A w ogrodzie króluje rabatka w kształcie serca. Zaprojektował ją Australijczyk Peter - nowa miłość Leny. Poznali się na warsztatach Mistery experience w Glastonbury w Anglii. Nie chodziło o szlifowanie wyspiarskiej mowy, bo Lenie, jako anglistce z wykształcenia, nie było to potrzebne - pojechała na warsztaty rozwijające i umacniające bardzo miłą umiejętność - zachwyt nad życiem. Oboje z Peterem należą do tej części ludzkości, dla której szklanka jest do połowy pełna, popularnie zwanej optymistami. Ale ich przypadek jest skrajny - nauczyli się przerabiać pozytywne myślenie w zachwyt!

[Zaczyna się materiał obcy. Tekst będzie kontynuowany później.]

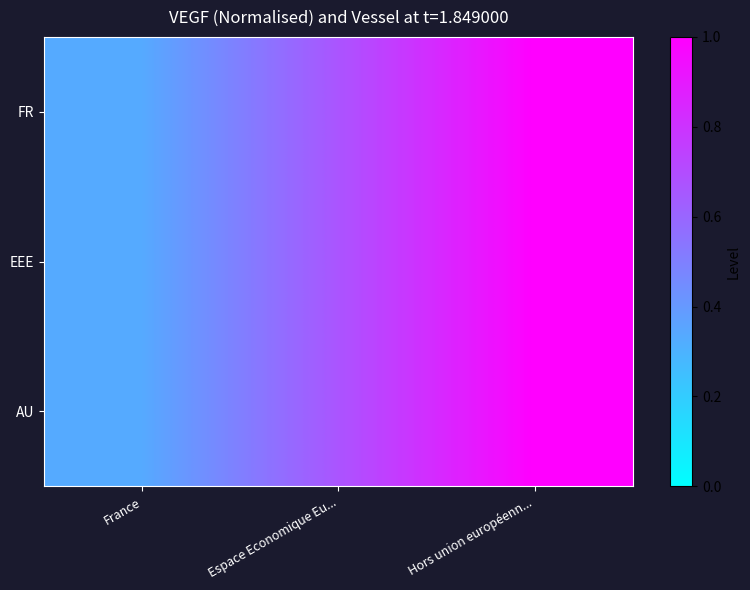

Rank the series by their maximum value, from highest to lowest.

FR, EEE, AU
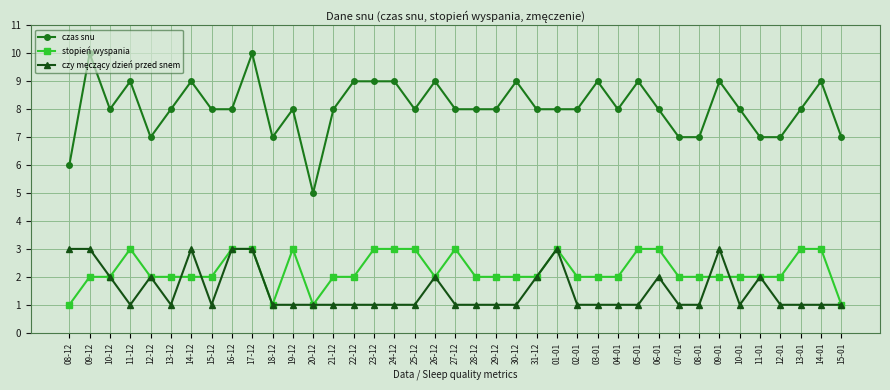

At how many categories does at least one series exceed 4?

39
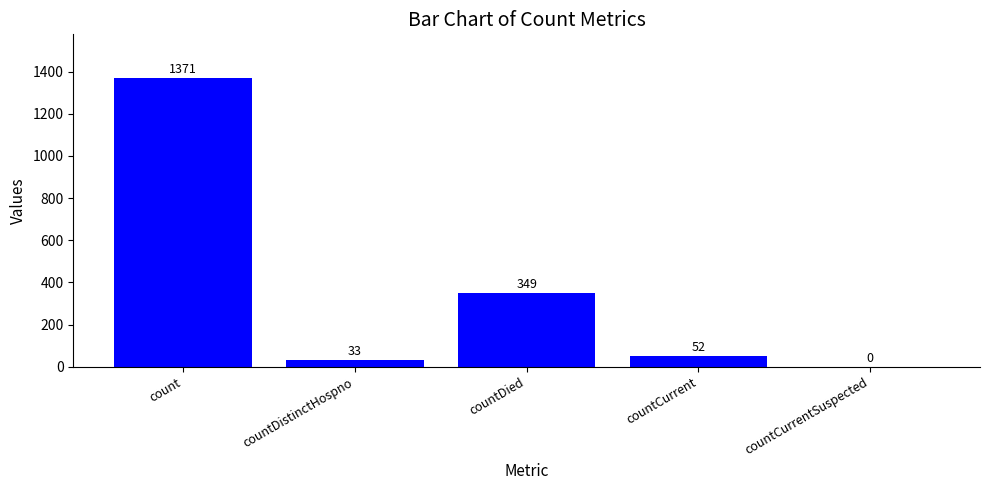

Are the bars horizontal?

No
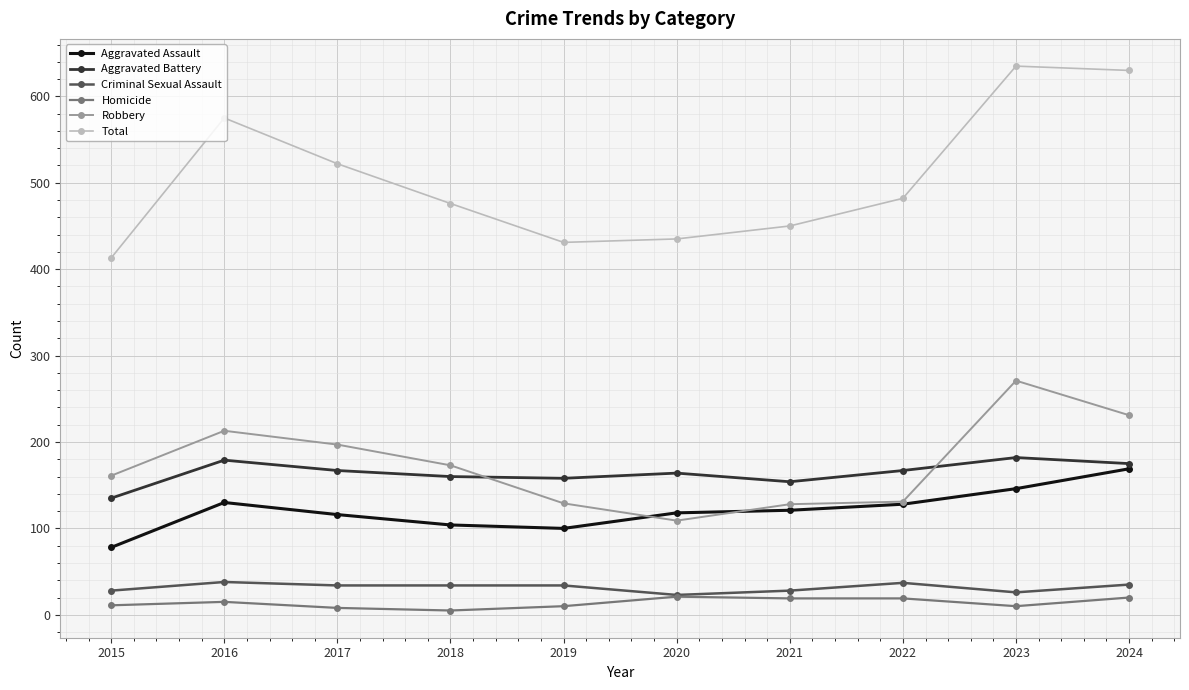

Which series has the largest total across all categories?

Total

Niedawno Lena dostała od przyjaciółki książkę "Droga artysty" i przeczytała ją jednym tchem. Autorka Julia Cameron daje do zrozumienia, że w każdym człowieku drzemie jakiś talent i dusza artysty. Trzeba do niej dotrzeć i natychmiast wykorzystać. Lena wybrała pisanie. Codziennie rano, jeszcze przed śniadaniem opisuje swoje myśli i wrażenia. Trochę po polsku, trochę po angielsku - tak jak w danej chwili czuje. A Peter pisze świetne opowiadania. Przez jakiś czas mieszkali razem w zachodniej Australii, wybrali jednak polanę pod Kampinosem - tu są niesamowicie szczęśliwi!